The following originally appeared on The Upshot (copyright 2019, The New York Times Company). It also appeared on page B7 of the print edition on February 11, 2019.
Many things affect your health. Genetics. Lifestyle. Modern medicine. The environment in which you live and work.
But although we rarely consider it, the degree of competition among health care organizations does so as well.
Markets for both hospitals and physicians have become more concentrated in recent years. Although higher prices are the consequences most often discussed, such consolidation can also result in worse health care. Studies show that rates of mortality and of major health setbacks grow when competition falls.
This runs counter to claims some in the health care industry have made in favor of mergers. By harnessing economies of scale and scope, they’ve argued, larger organizations can offer better care at lower costs.
In one recent example, two Texas health systems — Baylor Scott & White, and Memorial Hermann Health System — sought to merge, forming a 68-hospital system. The systems have since abandoned the plan, but not before Jim Hinton, Baylor Scott & White’s chief executive, told The Wall Street Journal that “the end, the more important end, is to improve care.”
Yet Martin Gaynor, a Carnegie Mellon University economist who been an author of several reviews exploring the consequences of hospital consolidation, said that “evidence from three decades of hospital mergers does not support the claim that consolidation improves quality.” This is especially true when government constrains prices, as is the case for Medicare in the United States and Britain’s National Health Service.
“When prices are set by the government, hospitals don’t compete on price; they compete on quality,” Mr. Gaynor said. But this doesn’t happen in markets that are highly consolidated.
In 2006, the National Health Service introduced a policy that increased competition among hospitals. When recommending hospital care, it required general practitioners to provide patients with five options, as well as quality data for each. Because hospital payments are fixed by the government — whichever hospital a patient chooses gets the payment for care provided to that patient — hospitals ended up competing on quality.
Mr. Gaynor was an author of a study showing that consequences of this policy included shorter hospital stays and lower mortality. According to the study, for every decrease of 10 percentage points in hospital market concentration, 30-day mortality for heart attacks fell nearly 3 percent.

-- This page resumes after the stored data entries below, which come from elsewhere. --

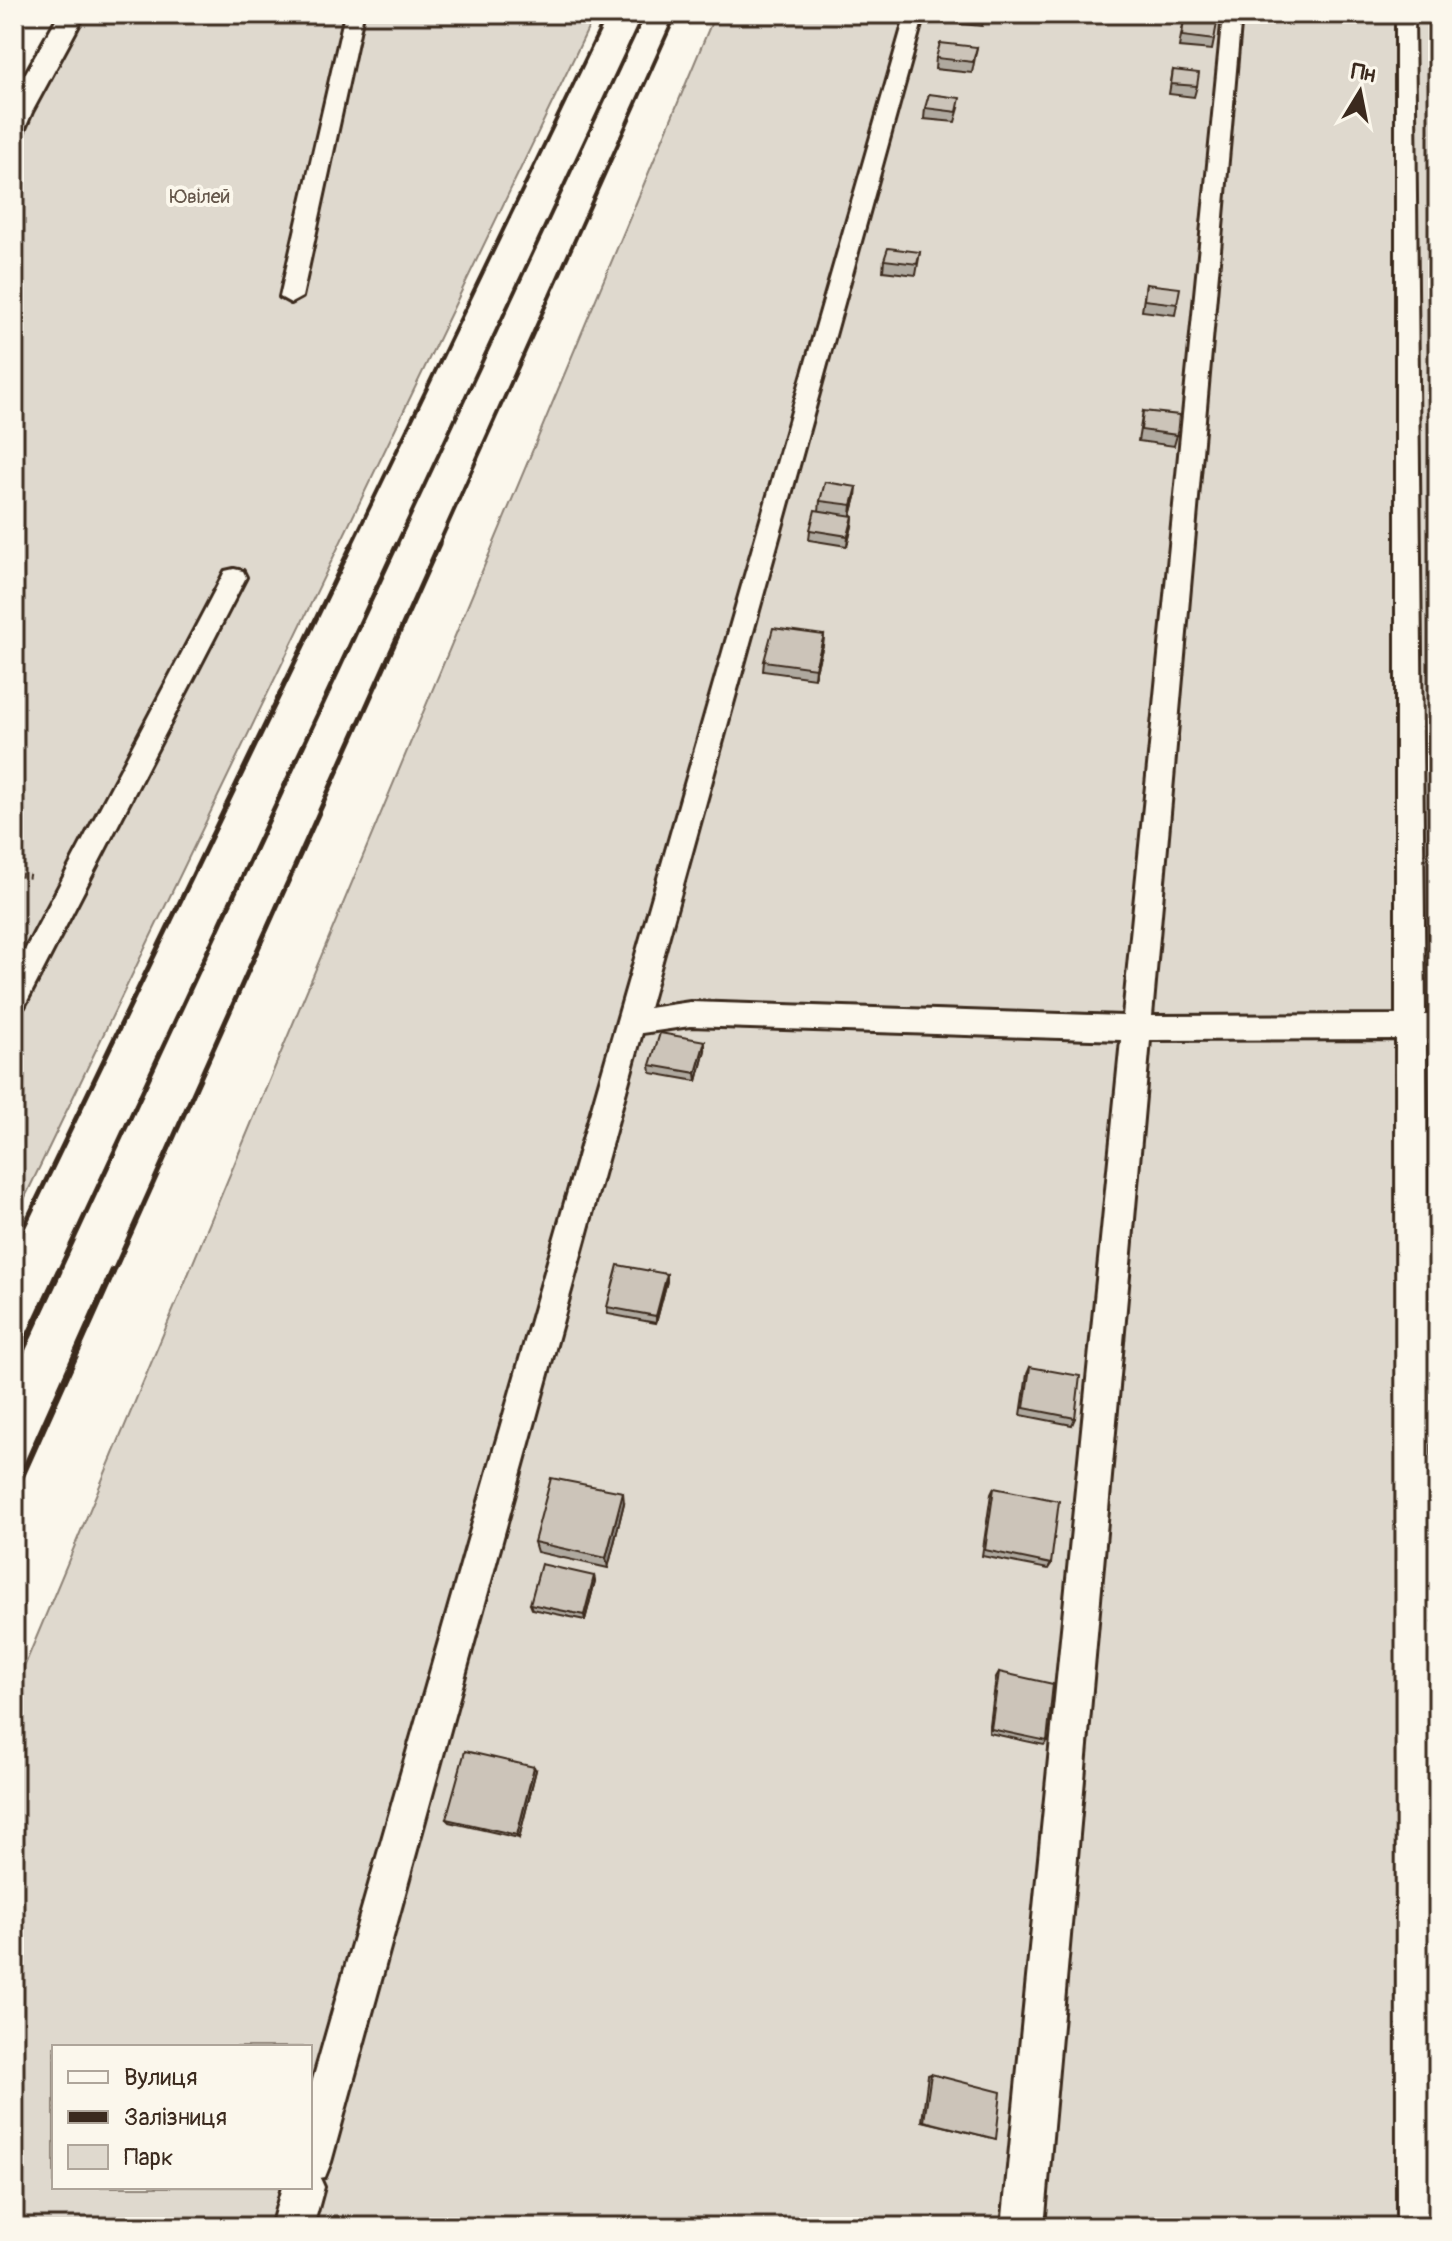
<svg xmlns="http://www.w3.org/2000/svg" width="1452" height="2241" viewBox="0 0 1452 2241" font-family="Pangolin,sans-serif">
  <style>
    .green { fill: #dfd9ce; stroke: #8d8276; stroke-width: 2; fill-rule: evenodd }
    .lines { fill: none; stroke-linecap: round; stroke-linejoin: round }
    .service-casing { stroke: #3b2a1e; stroke-width: 6 }
    .minor-casing { stroke: #3b2a1e; stroke-width: 6 }
    .path { stroke: #3b2a1e; stroke-width: 5; stroke-dasharray: 2 5; stroke-linecap: butt }
    .service { fill: #fbf7ec; fill-rule: evenodd }
    .minor { fill: #fbf7ec; fill-rule: evenodd }
    .rail-far2 { stroke: #3b2a1e; stroke-width: 4 }
    .rail-far1 { stroke: #3b2a1e; stroke-width: 5 }
    .rail { stroke: #3b2a1e; stroke-width: 7 }
    .wall { fill: #afa99f; stroke: #3b2a1e; stroke-width: 2 }
    .shaded-wall { fill: #8f8982; stroke: #3b2a1e; stroke-width: 2 }
    .building { fill: #ccc4b9; stroke: #3b2a1e; stroke-width: 2 }
    .labels { text-anchor: middle; dominant-baseline: central; stroke-width: 8; stroke-linejoin: round; paint-order: stroke }
    .far-park-label { font-size: 20px; fill: #64564a; stroke: #fbf7ec }
  </style>
  <rect width="100%" height="100%" fill="#fbf7ec"/>
  <filter id="ink" filterUnits="userSpaceOnUse"><feTurbulence type="fractalNoise" baseFrequency=".0125" numOctaves="2"/><feDisplacementMap in="SourceGraphic" scale="16" xChannelSelector="R" yChannelSelector="G"/><feConvolveMatrix kernelMatrix="1 2 1 2 8 2 1 2 1" color-interpolation-filters="sRGB"/></filter>
  <g filter="url(#ink)">
    <g class="green">
      <polygon points="77,14 595,14 14,1220 14,149 22,113"/>
      <path d="M715,14H1438V2227H14V1691ZM54,2047H310V2187H54Z"/>
    </g>
    <g class="lines">
      <g class="service-casing">
        <g id="service">
          <polygon points="345,14 363,14 302,297 291,303 280,297"/>
          <polygon points="906,14 924,14 649,1008 690,1002 1123,1016 1223,14 1241,14 1152,1016 1396,1015 1396,14 1414,14 1425,1015 1438,1015 1438,1039 1426,1039 1438,2227 1397,2227 1396,1039 1150,1040 1044,2227 1002,2227 1121,1040 690,1026 642,1033 331,2162 325,2177 320,2178 324,2187 313,2227 271,2227 282,2187 310,2187 310,2090"/>
          <polygon points="234,569 243,571 246,577 24,1007 14,1011 14,971 222,577 225,571"/>
        </g>
      </g>
      <g class="minor-casing">
        <polygon id="minor" points="59,14 85,14 32,112 24,131 14,133 14,94"/>
      </g>
      <polyline class="path" points="14,874 34,877"/>
      <use href="#service" class="service"/>
      <use href="#minor" class="minor"/>
      <g class="rail-far2">
        <polyline points="351,546 607,14"/>
        <polyline points="396,546 644,14"/>
        <polyline points="438,546 676,14"/>
      </g>
      <g class="rail-far1">
        <polyline points="14,1247 352,544"/>
        <polyline points="58,1273 397,544"/>
        <polyline points="113,1273 439,544"/>
      </g>
      <g class="rail">
        <polyline points="14,1368 59,1271"/>
        <polyline points="14,1493 113,1271"/>
      </g>
    </g>
    <g class="wall">
      <polygon points="952,14 986,14 982,26 951,23"/>
      <polygon points="1184,19 1214,40 1212,50 1179,47"/>
      <polygon points="977,47 972,73 935,69 936,58"/>
      <polygon points="1437,54 1438,54 1438,77 1434,77 1434,65"/>
      <polygon points="1173,70 1197,86 1194,97 1169,94"/>
      <polygon points="925,108 959,108 955,122 924,119"/>
      <polygon points="920,252 916,275 883,271 884,260"/>
      <polygon points="1146,284 1177,304 1175,315 1142,311"/>
      <polygon points="1143,411 1177,435 1174,446 1138,441"/>
      <polygon points="856,497 851,515 853,516 852,526 847,546 809,540 810,530 819,511 820,501"/>
      <polygon points="824,635 823,645 814,678 763,671 764,661"/>
      <polygon points="705,1050 697,1081 651,1073 650,1065"/>
      <polygon points="667,1274 667,1281 656,1323 608,1314 607,1307"/>
      <polygon points="1030,1367 1075,1418 1072,1425 1021,1415 1027,1374"/>
      <polygon points="994,1488 1051,1564 1048,1569 982,1556 991,1494"/>
      <polygon points="624,1503 608,1568 537,1552 534,1542"/>
      <polygon points="594,1576 595,1581 585,1620 532,1609 530,1604"/>
      <polygon points="999,1672 1047,1741 1044,1745 989,1733 996,1677"/>
      <polygon points="536,1770 519,1838 449,1822 446,1819"/>
      <polygon points="931,2074 993,2138 922,2121 928,2075"/>
    </g>
    <g class="shaded-wall">
      <polygon points="857,487 856,497 851,516 852,505"/>
      <polygon points="853,516 852,526 847,546 848,536"/>
      <polygon points="824,635 823,645 814,678 815,668"/>
      <polygon points="705,1041 705,1050 697,1081 696,1073"/>
      <polygon points="667,1274 667,1281 656,1323 656,1316"/>
      <polygon points="623,1492 624,1503 608,1568 606,1558"/>
      <polygon points="594,1576 595,1581 585,1620 584,1615"/>
      <polygon points="534,1767 536,1770 519,1838 517,1835"/>
    </g>
    <g class="building">
      <polygon points="1184,19 1217,23 1214,40 1182,36"/>
      <polygon points="940,43 977,47 973,62 936,58"/>
      <polygon points="1173,70 1199,73 1197,86 1171,84"/>
      <polygon points="929,94 960,98 957,112 925,108"/>
      <polygon points="888,248 920,252 917,264 884,260"/>
      <polygon points="1146,284 1180,288 1177,304 1144,300"/>
      <polygon points="1143,411 1179,415 1177,435 1141,430"/>
      <polygon points="825,482 857,487 852,505 820,501"/>
      <polygon points="815,510 853,516 848,536 810,530"/>
      <polygon points="773,628 824,635 815,668 764,661"/>
      <polygon points="660,1033 705,1041 696,1073 650,1065"/>
      <polygon points="618,1265 667,1274 656,1316 607,1307"/>
      <polygon points="1030,1367 1080,1376 1075,1418 1024,1408"/>
      <polygon points="551,1478 623,1492 606,1558 534,1542"/>
      <polygon points="994,1488 1059,1501 1051,1564 985,1550"/>
      <polygon points="541,1564 594,1576 584,1615 530,1604"/>
      <polygon points="999,1672 1053,1684 1047,1741 991,1729"/>
      <polygon points="465,1751 534,1767 517,1835 446,1819"/>
      <polygon points="931,2074 1001,2092 996,2139 924,2121"/>
    </g>
  </g>
  <g class="labels">
    <g class="far-park-label">
      <text x="200" y="196">Ювілей</text>
    </g>
  </g>
  <rect width="1452" height="2241" fill="none" stroke="#fbf7ec" stroke-width="48"/>
  <rect x="24" y="24" width="1404" height="2193" fill="none" stroke="#3b2a1e" stroke-width="3" filter="url(#ink)"/>
  <rect x="52" y="2045" width="260" height="144" fill="#fbf7ec" stroke="#aea59a" stroke-width="2"/>
  <rect x="68" y="2071" width="40" height="12" fill="#fbf7ec" stroke="#aea59a" stroke-width="2"/>
  <text x="124" y="2085" font-size="24" fill="#3b2a1e">Вулиця</text>
  <rect x="68" y="2111" width="40" height="12" fill="#3b2a1e" stroke="#aea59a" stroke-width="2"/>
  <text x="124" y="2125" font-size="24" fill="#3b2a1e">Залізниця</text>
  <rect x="68" y="2145" width="40" height="24" fill="#dfd9ce" stroke="#aea59a" stroke-width="2"/>
  <text x="124" y="2165" font-size="24" fill="#3b2a1e">Парк</text>
  <g transform="translate(1360 92) rotate(10)" stroke="#fbf7ec" stroke-width="6" paint-order="stroke">
  <path d="M0-6L14 30L0 20L-14 30Z" fill="#3b2a1e"/>
  <text y="-12" font-size="22" font-weight="bold" text-anchor="middle" fill="#3b2a1e">Пн</text>
  </g>
</svg>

Another study found that hospital competition in the N.H.S. decreased heart attack mortality, and several studies of Medicare also foundthat hospital competition results in lower rates of mortality from heart attacks and pneumonia.
Another piece of evidence in the competition-quality connection comes from other types of health care providers, including doctors. Recently, investigators from the Federal Trade Commission examined what happens when cardiologists team up into larger groups. The study, published in Health Services Research, focused on the health care outcomes of about two million Medicare beneficiaries who had been treated for hypertension, for a cardiac ailment or for a heart attack from 2005 to 2012.
The study found that when cardiology markets are more concentrated, these kinds of patients are more likely to have heart attacks, visit the emergency department, be readmitted to the hospital or die. These effects of market concentration are large.
To illustrate, consider a cardiology market with five practices in which one becomes more dominant — going from just below a 40 percent market share to a 60 percent market share (with the rest of the market split equally across the other four practices). The study found that the chance of having a heart attack would go up 5 to 7 percent as the largest cardiology practice became more dominant. The chance of visiting the emergency department, being readmitted to the hospital or dying would go up similarly.
The study also found that greater market concentration led to higher spending. And a different study of family doctors in England found that quality and patient satisfaction increased with competition.
For many goods and services, Americans are comfortable with the idea that competition leads to lower prices and better quality. But we often think of health care as different — that it somehow shouldn’t be “market based.”
What the research shows, though, is that there are lots of ways markets can function, with more or less government involvement. Even when the government is highly involved, as is the case with the British National Health Service or American Medicare, competition is a valuable tool that can drive health care toward greater value.